The personality cult (a community of worship) of Mao grew until his concepts were written into the party's constitution of 1945 (the constitution would outline the party's rules and principles). Under Mao's brilliant leadership the party fought from one victory to another, until it took power in 1949. Mao's concepts now guided the Communists in their way of thinking, their organization, and their action. In giving their faith to Mao's belief, they found unity and strength, and an understanding of the nature, strategy, and tactics of the revolution.
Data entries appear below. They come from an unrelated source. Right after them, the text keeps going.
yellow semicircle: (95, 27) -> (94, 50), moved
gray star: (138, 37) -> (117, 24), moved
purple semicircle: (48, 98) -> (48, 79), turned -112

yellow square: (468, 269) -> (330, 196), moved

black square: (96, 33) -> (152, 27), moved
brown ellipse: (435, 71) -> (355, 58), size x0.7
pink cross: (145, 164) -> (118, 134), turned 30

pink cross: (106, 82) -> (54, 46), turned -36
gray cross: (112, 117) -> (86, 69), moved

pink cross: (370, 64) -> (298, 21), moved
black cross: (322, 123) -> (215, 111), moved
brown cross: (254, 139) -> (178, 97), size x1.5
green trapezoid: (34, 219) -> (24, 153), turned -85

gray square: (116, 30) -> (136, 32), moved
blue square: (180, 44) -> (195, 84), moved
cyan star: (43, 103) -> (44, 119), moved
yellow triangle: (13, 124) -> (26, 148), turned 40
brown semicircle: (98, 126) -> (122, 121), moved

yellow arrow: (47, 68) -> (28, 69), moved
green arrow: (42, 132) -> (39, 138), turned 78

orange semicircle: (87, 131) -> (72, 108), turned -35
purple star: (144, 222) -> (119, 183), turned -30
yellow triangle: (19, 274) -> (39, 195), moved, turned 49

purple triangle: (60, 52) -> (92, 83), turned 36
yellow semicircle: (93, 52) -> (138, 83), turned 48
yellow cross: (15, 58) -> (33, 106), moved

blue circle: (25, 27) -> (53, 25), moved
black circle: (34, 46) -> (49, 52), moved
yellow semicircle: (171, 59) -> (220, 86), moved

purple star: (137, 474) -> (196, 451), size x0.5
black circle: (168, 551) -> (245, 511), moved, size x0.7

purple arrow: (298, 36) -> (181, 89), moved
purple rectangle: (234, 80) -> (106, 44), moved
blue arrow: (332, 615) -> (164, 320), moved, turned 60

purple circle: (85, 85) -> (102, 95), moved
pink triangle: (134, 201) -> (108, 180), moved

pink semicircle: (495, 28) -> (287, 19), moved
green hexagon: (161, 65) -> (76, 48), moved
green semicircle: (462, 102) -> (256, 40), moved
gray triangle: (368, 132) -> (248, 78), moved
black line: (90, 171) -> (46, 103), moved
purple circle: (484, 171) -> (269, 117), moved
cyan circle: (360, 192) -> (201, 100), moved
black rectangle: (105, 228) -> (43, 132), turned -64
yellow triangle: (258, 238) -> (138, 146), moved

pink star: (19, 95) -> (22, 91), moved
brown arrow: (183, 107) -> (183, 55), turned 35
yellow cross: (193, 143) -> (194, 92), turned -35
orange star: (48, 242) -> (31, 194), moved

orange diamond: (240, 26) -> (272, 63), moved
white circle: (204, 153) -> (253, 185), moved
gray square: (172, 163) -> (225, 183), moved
But Mao's concept had very little to say about the modernization and industrialization of China. Therefore, after 1949 the CCP was left to follow the example of the Soviet Union, with Soviet aid in the years of the cold war, the four-decade period of sour relations between Communist and free-world powers.
Mao launched the Socialist Upsurge in the Countryside of 1955 and the Great Leap Forward in 1958. The essential feature of these movements was a reliance upon the voluntary spirit of the people motivated by a new moral discipline, rather than upon money. The failure of the Great Leap Forward hurt Mao's power and reputation even further.
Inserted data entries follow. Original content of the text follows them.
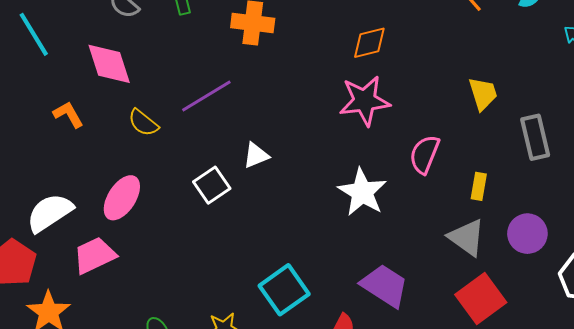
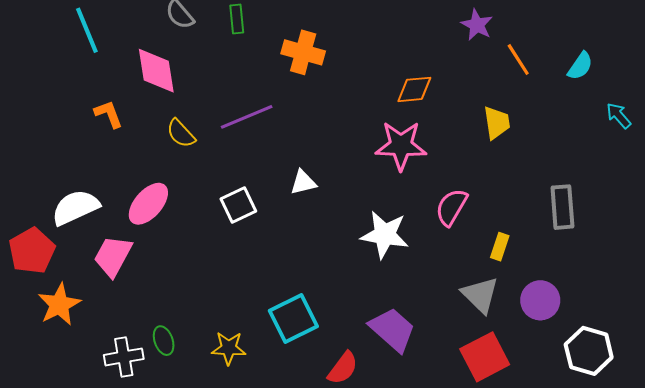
yellow trapezoid: (483, 94) -> (497, 123), moved
white triangle: (256, 155) -> (303, 182), moved
white star: (362, 192) -> (385, 235), turned -30
pink trapezoid: (94, 255) -> (113, 256), turned -45

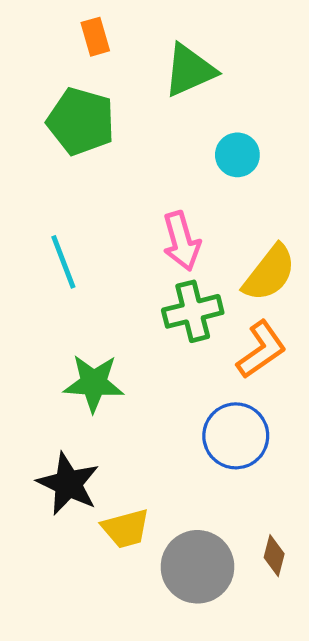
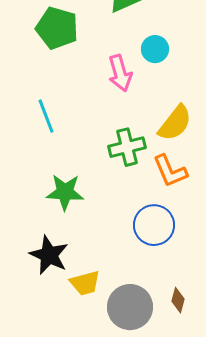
pink arrow: (182, 241) -> (120, 73), moved
orange L-shape: (261, 350) -> (170, 171), turned 102

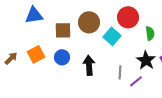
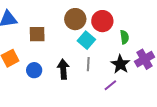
brown circle: (89, 22) -> (75, 19), moved
blue circle: (62, 57) -> (34, 70), moved
gray line: (120, 72) -> (88, 64), moved

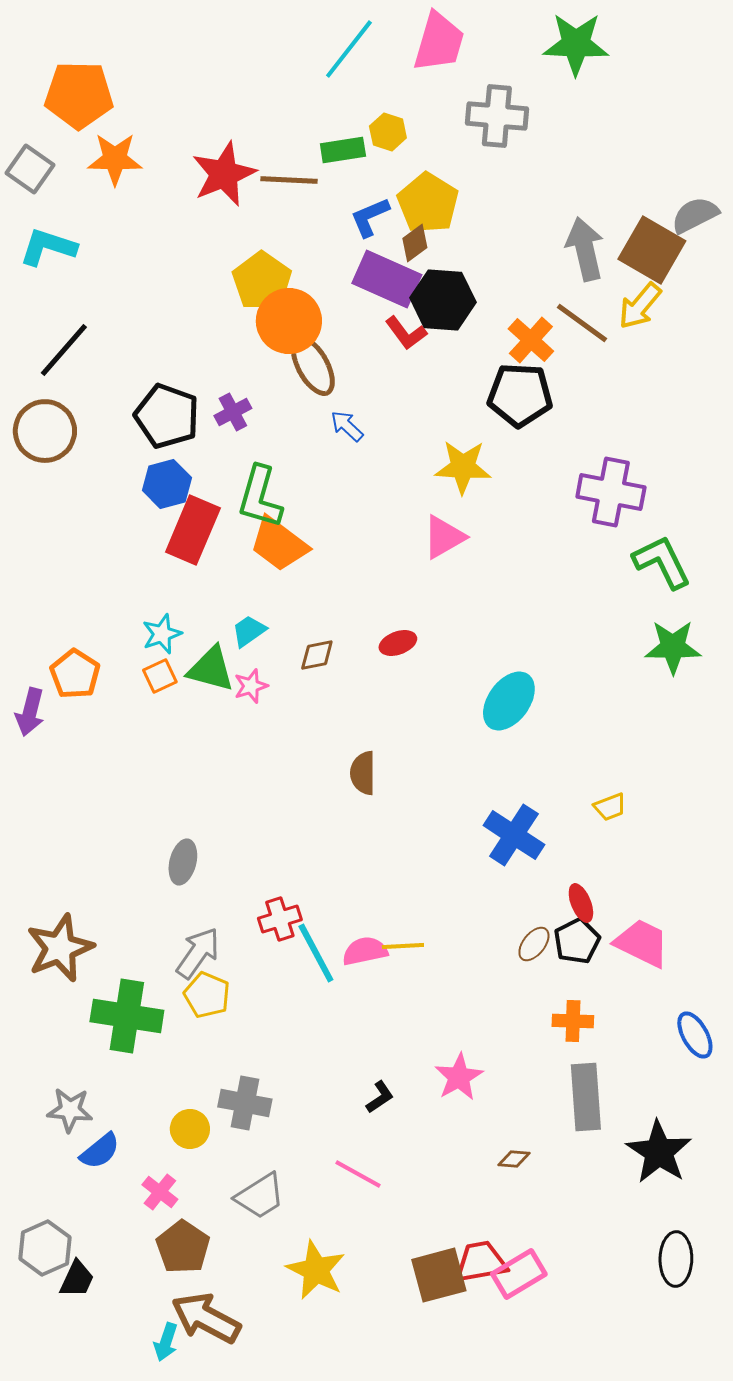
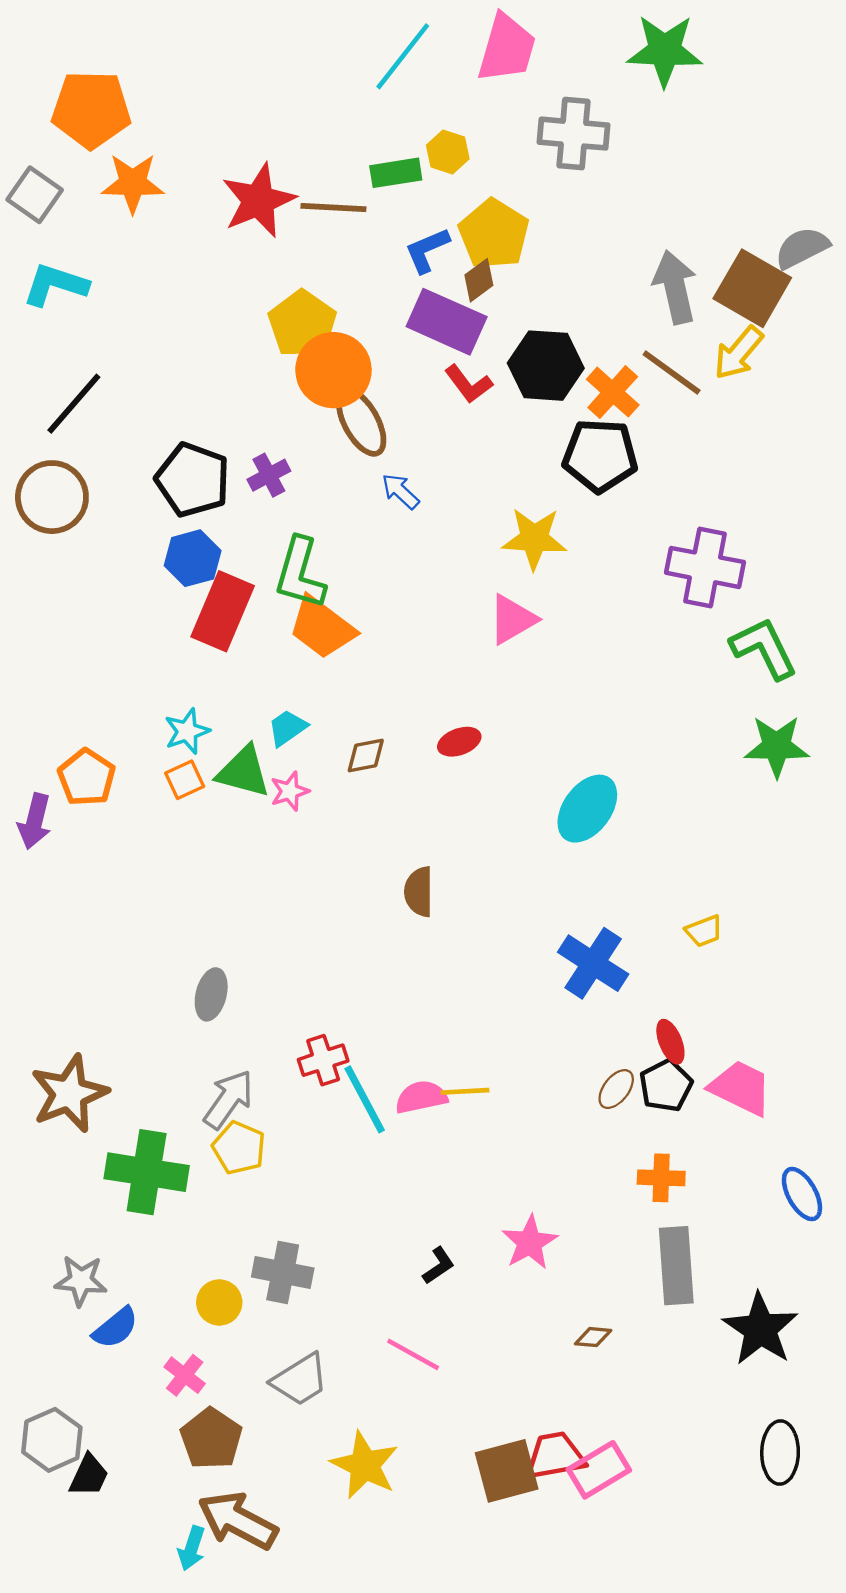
black hexagon: (443, 300) -> (546, 366), moved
At this time, the worsening relations with the Soviet Union made its fatal impact. Withdrawal of Soviet material aid practically all but ended China's attempt to copy the Soviet model. In the midst of this, Mao began his comeback.
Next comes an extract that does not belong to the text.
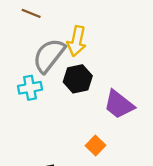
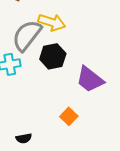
yellow arrow: (77, 41) -> (52, 22), turned -84

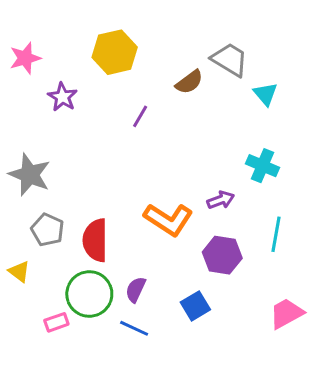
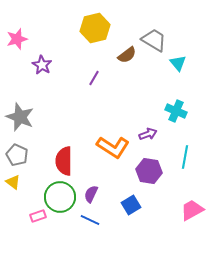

During the famous Cultural Revolution of 1966 through 1969, Mao organized the army and young students into the Red Guards. With their help, Mao began to reorganize the CCP. Soon there was no Chinese thought beyond the extent of Mao's thought. By this Mao hoped to create enthusiasm of the Chinese masses to work harder while enduring a quiet and uncomplicated life. This may be the only way for a poor and heavily populated country like China to afford rapid transition into an industrialized country.
By the time Mao was in his late seventies, his life's work was essentially done, although he retained power until the end. Physically weakened, suffering from a lifetime of effort and Parkinson's Disease (a brain disorder), Mao's ability to rule in new and innovative ways to meet the demands of China's modernization grew increasingly weak. One of his final major acts was to reopen contact with the United States.
On September 9, 1976, Mao died in Beijing, China. Mao was undoubtedly the key figure in China in the twentieth century and one of the century's most important movers and reformers. He had devoted his life to the advancement of a peasant class terrorized for centuries by those in power. However, in pursuit of his own goals, Mao himself could be a violent and overpowering ruler.
Feigon, Lee. Mao: A Reinterpretation. Chicago: Ivan R. Dee, 2002.
Garza, Hedda. Mao Zedong. New York: Chelsea House, 1988.
Short, Philip. Mao: A Life. New York: Henry Holt, 2000.
Terrill, Ross. Mao: A Biography. New York: Harper & Row, 1980. Reprint, Stanford, CA: Stanford University Press, 1999.